A medida que las temperaturas descienden a mínimos niveles invernales que consiente el calentamiento global, nos sorprenden nuevos fallecimientos por inhalación de monóxido de carbono. A la familia de un senador y la periodista pampeana se sumó un joven funcionario del Ministerio de Transporte. Una aritmética de tragedias evitables que superaron el purgatorio mediático de los sectores populares en las placas rojas de Crónica TV.
El fenómeno parece nuevo.
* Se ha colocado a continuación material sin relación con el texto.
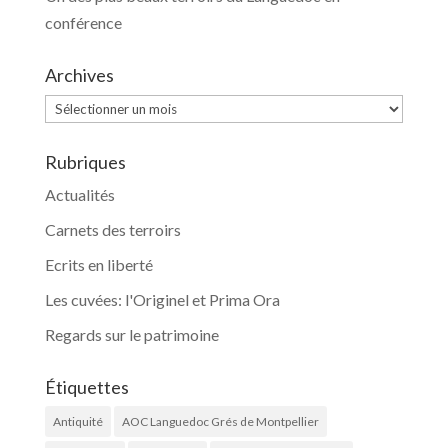
conférence
Archives
Archives
Rubriques
Actualités
Carnets des terroirs
Ecrits en liberté
Les cuvées: l'Originel et Prima Ora
Regards sur le patrimoine
Étiquettes
Antiquité
AOC Languedoc Grés de Montpellier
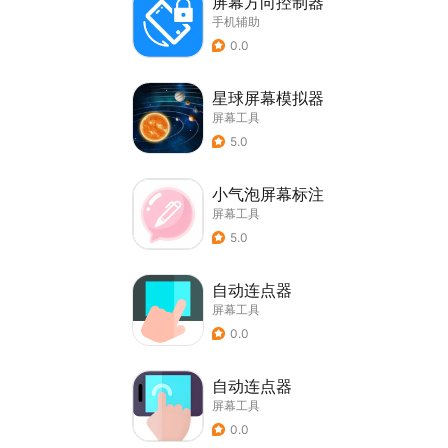
屏幕方向控制器
手机辅助
0.0
星球屏幕模拟器
屏幕工具
5.0
小气泡屏幕标注
屏幕工具
5.0
自动连点器
屏幕工具
0.0
自动连点器
屏幕工具
0.0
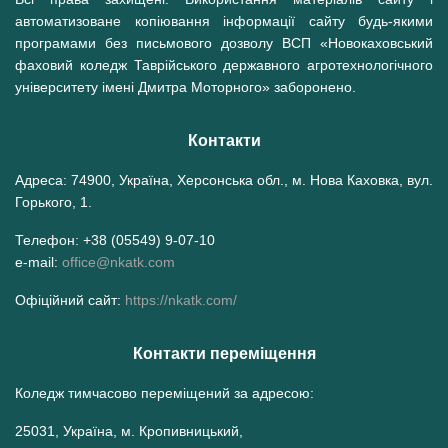
автоматизоване копіювання інформації сайту будь-якими
програмами без письмового дозволу ВСП «Новокаховський
фаховий коледж Таврійського державного агротехнологічного
університету імені Дмитра Моторного» заборонено.
Контакти
Адреса: 74900, Україна, Херсонська обл., м. Нова Каховка, вул.
Горького, 1.
Телефон: +38 (05549) 9-07-10
e-mail:
office@nkatk.com
Офіційний сайт:
https://nkatk.com/
Контакти переміщення
Коледж тимчасово переміщений за адресою:
25031, Україна, м. Кропивницький,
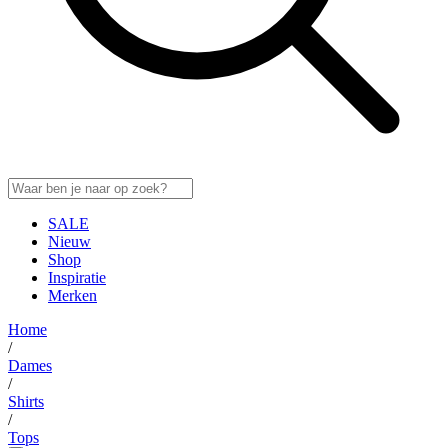
SALE
Nieuw
Shop
Inspiratie
Merken
Home
/
Dames
/
Shirts
/
Tops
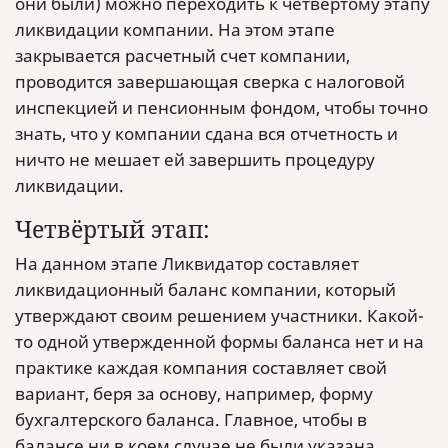
они были) можно переходить к четвертому этапу
ликвидации компании. На этом этапе
закрывается расчетный счет компании,
проводится завершающая сверка с налоговой
инспекцией и пенсионным фондом, чтобы точно
знать, что у компании сдана вся отчетность и
ничто не мешает ей завершить процедуру
ликвидации.
Четвёртый этап:
На данном этапе Ликвидатор составляет
ликвидационный баланс компании, который
утверждают своим решением участники. Какой-
то одной утвержденной формы баланса нет и на
практике каждая компания составляет свой
вариант, беря за основу, например, форму
бухгалтерского баланса. Главное, чтобы в
балансе ни в коем случае не были указана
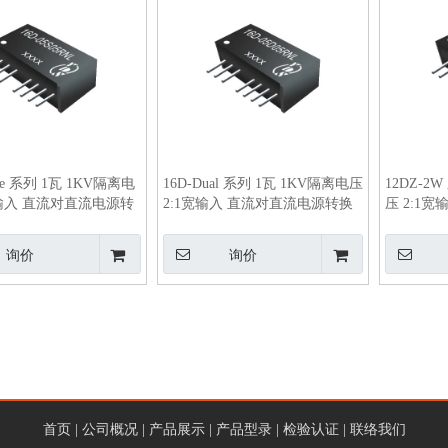
gle 系列 1瓦 1KV隔离电
16D-Dual 系列 1瓦 1KV隔离电压
12DZ-2
宽输入 直流对直流电源转
2:1宽输入 直流对直流电源转换
压 2:1
器
换器
询价
询价
首页
|
公司概况
|
产品展示
|
产品型录
|
检验认证
|
联络我们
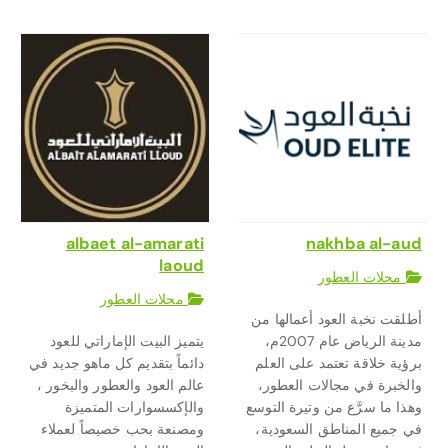
albaet al-amarati
nakhba al-aud
laoud
محلات العطور
محلات العطور
أطلقت نخبة العود أعمالها من
مدينة الرياض عام 2007م،
يتميز البيت الإماراتي للعود
برؤية خلاقة تعتمد على العلم
دائماً بتقديم كل ماهو جديد في
والخبرة في مجالات العطور،
عالم العود والعطور والبخور ،
وهذا ما سرَّع من وتيرة التوسع
والإكسسوارات المتميزة
في جميع المناطق السعودية،
ومصنعة بحب خصيصاً لعملاء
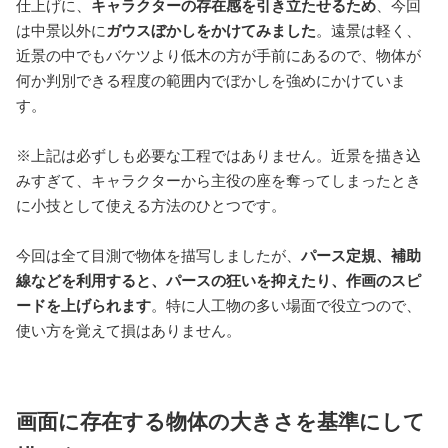
仕上げに、
キャラクターの存在感を引き立たせるため
、今回
は中景以外に
ガウスぼかしをかけてみました
。遠景は軽く、
近景の中でもバケツより低木の方が手前にあるので、物体が
何か判別できる程度の範囲内でぼかしを強めにかけていま
す。
※上記は必ずしも必要な工程ではありません。近景を描き込
みすぎて、キャラクターから主役の座を奪ってしまったとき
に小技として使える方法のひとつです。
今回は全て目測で物体を描写しましたが、
パース定規、補助
線などを利用すると、パースの狂いを抑えたり、作画のスピ
ードを上げられます
。特に人工物の多い場面で役立つので、
使い方を覚えて損はありません。
画面に存在する物体の大きさを基準にして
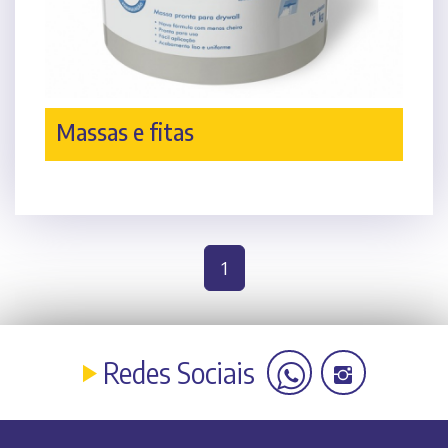
Massas e fitas
(current)
1
Redes Sociais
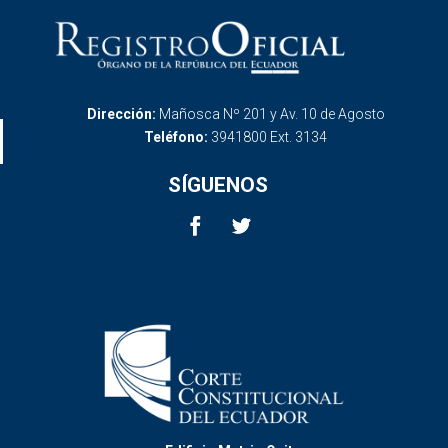
Dirección:
Mañosca Nº 201 y Av. 10 de Agosto
Teléfono:
3941800 Ext. 3134
SÍGUENOS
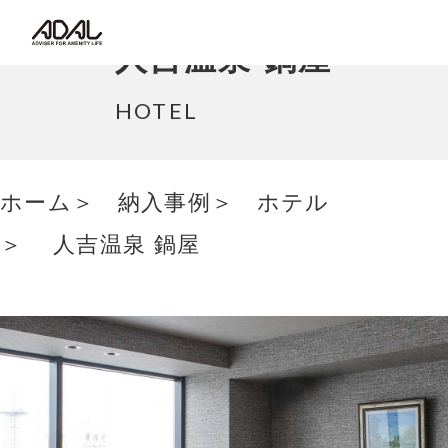
コラム
人吉温泉 鍋屋
サポート情報
HOTEL
はたらく家具（広報誌）
ホーム
納入事例
ホテル
最新情報/ニュース
人吉温泉 鍋屋
採用情報
Japanese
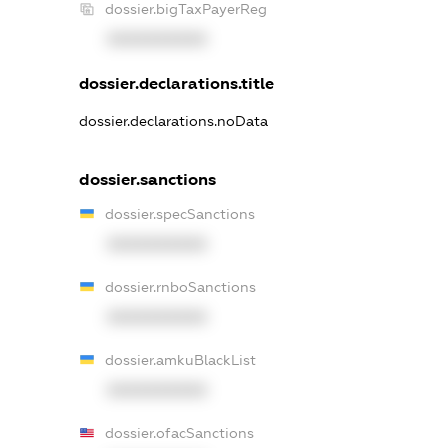
dossier.bigTaxPayerReg
XXXXXXXXXX
dossier.declarations.title
dossier.declarations.noData
dossier.sanctions
dossier.specSanctions
XXXXXXXXXX
dossier.rnboSanctions
XXXXXXXXXX
dossier.amkuBlackList
XXXXXXXXXX
dossier.ofacSanctions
Sin embargo, no es la primera vez que el CO se cobra vidas del ABC1. Lo nuevo es el lugar que alcanzó en la agenda de temas públicos.
Ante la recomendación de Juan Carr de dejar siempre una rendija abierta nos enteramos de que se pueden salvar vidas con detectores de CO. Desde sencillas y baratas alarmas sonoras hasta sofisticados dispositivos de la internet de las cosas que registran en los teléfonos inteligentes las variables sensibles de la domótica, la automatización del hogar.
No se entiende cómo personas que no dudan en desenfundar costosos dólares para adquirir un iPhone o para ver el mundial en 4K no invierten en proteger lo más preciado.
La explosión del consumo tecnológico superficial de la clase media coincidió con la privatización de los servicios públicos de los 90 y no se corrigió luego. Nunca se revirtió la matriz de derroche y descuido.
Parece ser que, a la vez que renunciamos a una política energética integral, se perdió entre los pliegos de las licitaciones de las privatizaciones, la renegociación post 2001 y en los reajustes recientes la responsabilidad del Estado de proteger la vida y el medio ambiente.
Los tarifazos justicieros dejaron al descubierto diagnósticos que se desentendieron de la “última milla” y la educación de sus ocupantes. Se nota en las pocas lámparas LED, en la calefacción obsoleta sin termostatos inteligentes, en el lento despliegue de la internet de fibra óptica directa al hogar (y las escuelas) y repercute en estas muertes.
Cuando se pretende dominarla con el látigo del bolsillo, queda en evidencia la impotencia de la política que no confía en el conocimiento distribuido en la mente de sus ciudadanos. Renuncia a uno de los mejores recursos: la alfabetización tecnológica y la iniciativa comunitaria inteligente. Una herencia de la educación técnica despreciada en los 90, y nunca recuperada. Mientras seguimos adorando el ideal de la educación humanista de reminiscencias enciclopédicas pletórica de valores, nuestros hijos se hunden en las superficies digitales sin poder desentrañar los conocimientos básicos para vivir, sobrevivir y proyectar el futuro.
Copiamos mal. Los países que han logrado la sustentabilidad energética y los más altos niveles educativos saben que los ladrillos que cimentaron sus logros económicos regados por educación pública, gratuita, de alta calidad son las mentes de sus compatriotas. En ellos la educación técnica se volvió educación, y punto. Porque si alguna vez los pobres nunca llegaron a la universidad, estas sociedades se propusieron erradicar ese pecado de tiempos medievales.
No aprendemos. Pasamos de sacralizar a la moneda (convertible), con el mismo fanatismo talibán, a normalizar precios (de servicios públicos) y elevar la calidad educativa. Ignorando la potencia de los “débiles” lazos que unen ambas y otras variables. Resortes de una nueva estructura social basada en la acción colectiva que permiten “hacer más con menos”. Proyectos comunes que hay que pensar más allá de la grieta.
*Investigador de la Universidad de San Andrés.